We all know exercise is good for us, but now there’s another plus. It turns out exercise also increases the body’s own cannabis-like substances, which in turn help reduce inflammation and may help treat conditions such as arthritis, cancer and heart disease.

In a new study, published in Gut Microbes, researchers from the University of Nottingham in the UK found that when people with arthritis exercised, not only did it reduce their pain, it also lowered their levels of inflammatory substances called cytokines. In fact, it also increased their levels of endocannabinoids, cannabis-like substances produced by their own bodies. Remarkably, the way exercise produced these changes was by altering our gut microbes.

Exercise is known to reduce chronic inflammation — which causes numerous diseases including cancer, arthritis and heart disease — but little is known as to how.

A team of scientists from the university’s School of Medicine tested 78 people with arthritis. Thirty-eight of them undertook 15 minutes of muscle-strengthening exercises every day for six weeks; the other 40 did nothing.

Tasks ::
A. According to the text on exercise and inflammation, in which journal was the new study published?
B. Proceed with the text on exercise and inflammation, picking up after its last sentence.

Data for analysis ::
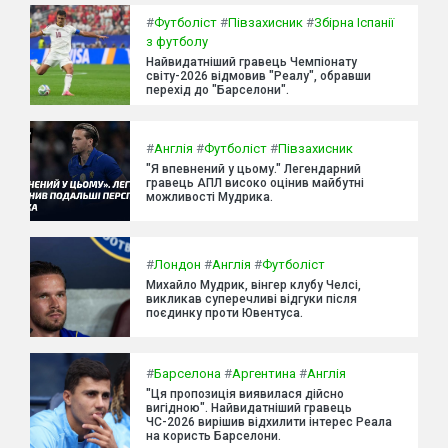
#
Футболіст
#
Півзахисник
#
Збірна Іспанії
з футболу
Найвидатніший гравець Чемпіонату
світу-2026 відмовив "Реалу", обравши
перехід до "Барселони".
#
Англія
#
Футболіст
#
Півзахисник
"Я впевнений у цьому." Легендарний
гравець АПЛ високо оцінив майбутні
можливості Мудрика.
#
Лондон
#
Англія
#
Футболіст
Михайло Мудрик, вінгер клубу Челсі,
викликав суперечливі відгуки після
поєдинку проти Ювентуса.
#
Барселона
#
Аргентина
#
Англія
"Ця пропозиція виявилася дійсно
вигідною". Найвидатніший гравець
ЧС-2026 вирішив відхилити інтерес Реала
на користь Барселони.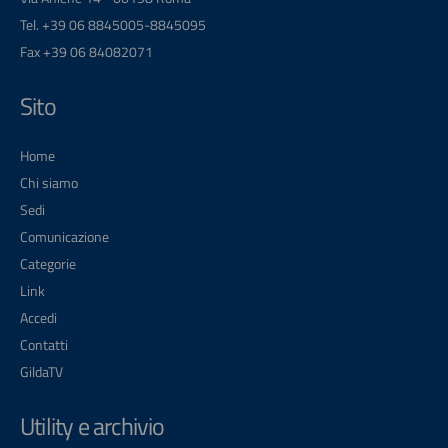
Tel. +39 06 8845005-8845095
Fax +39 06 84082071
Sito
Home
Chi siamo
Sedi
Comunicazione
Categorie
Link
Accedi
Contatti
GildaTV
Utility e archivio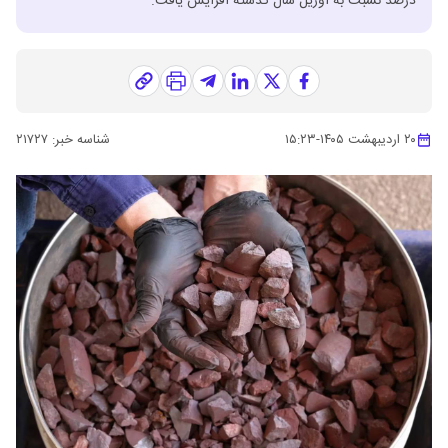
درصد نسبت به آوریل سال گذشته افزایش یافت.
۲۰ اردیبهشت ۱۴۰۵
-
۱۵:۲۳
شناسه خبر:
۲۱۷۲۷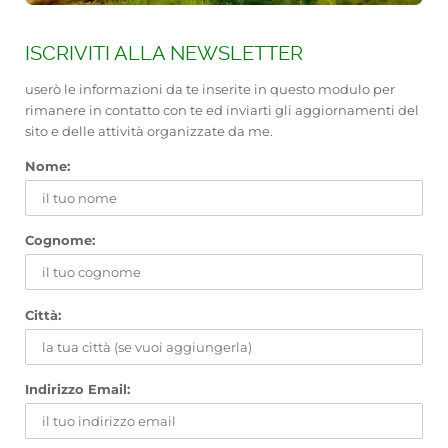
ISCRIVITI ALLA NEWSLETTER
userò le informazioni da te inserite in questo modulo per
rimanere in contatto con te ed inviarti gli aggiornamenti del
sito e delle attività organizzate da me.
Nome:
Cognome:
Città:
Indirizzo Email: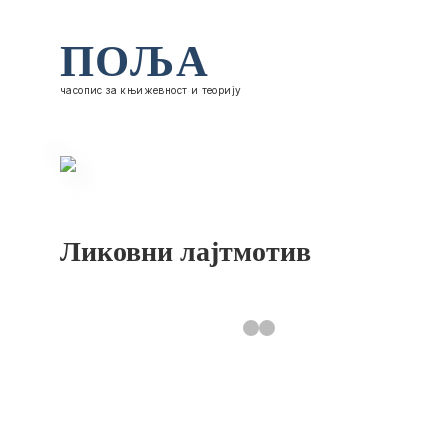
ПОЉА
часопис за књижевност и теорију
Ликовни лајтмотив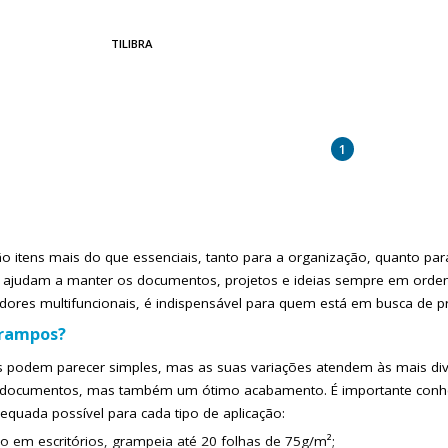
TILIBRA
1
tens mais do que essenciais, tanto para a organização, quanto para os 
e ajudam a manter os documentos, projetos e ideias sempre em ord
res multifuncionais, é indispensável para quem está em busca de prod
grampos?
podem parecer simples, mas as suas variações atendem às mais div
 documentos, mas também um ótimo acabamento. É importante conhec
equada possível para cada tipo de aplicação:
so em escritórios, grampeia até 20 folhas de 75g/m²;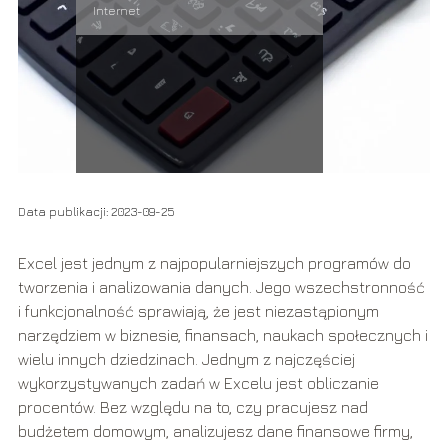
Internet
Data publikacji: 2023-09-25
Excel jest jednym z najpopularniejszych programów do
tworzenia i analizowania danych. Jego wszechstronność
i funkcjonalność sprawiają, że jest niezastąpionym
narzędziem w biznesie, finansach, naukach społecznych i
wielu innych dziedzinach. Jednym z najczęściej
wykorzystywanych zadań w Excelu jest obliczanie
procentów. Bez względu na to, czy pracujesz nad
budżetem domowym, analizujesz dane finansowe firmy,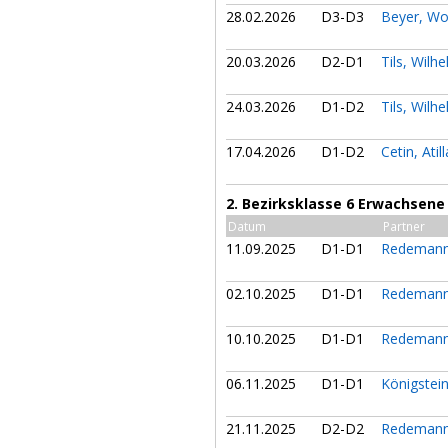
28.02.2026
D3-D3
Beyer, W
20.03.2026
D2-D1
Tils, Wilh
24.03.2026
D1-D2
Tils, Wilh
17.04.2026
D1-D2
Cetin, Atil
2. Bezirksklasse 6 Erwachsene
Datum
Partner
11.09.2025
D1-D1
Redemann
02.10.2025
D1-D1
Redemann
10.10.2025
D1-D1
Redemann
06.11.2025
D1-D1
Königstei
21.11.2025
D2-D2
Redemann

Solved tasks ::
A. Gut Microbes

B.
At the end of the study, those who exercised had not only reduced their pain, but also had more microbes in their guts of the kind that produce anti-inflammatory substances, as well as fewer cytokines and more endocannabinoids.

The increase in endocannabinoids was found to be strongly linked to changes in the gut microbes and anti-inflammatory substances produced by these microbes called SCFAS. In fact, at least a third of the anti-inflammatory effects of the gut microbiome was due to an increase in endocannabinoids.

“As interest in cannabidiol oil and other supplements increases, it’s important to know that simple lifestyle changes such as exercise can modulate endocannabinoids,” concludes Dr Amrita Vijay, a research fellow in the School of Medicine and first author of the study.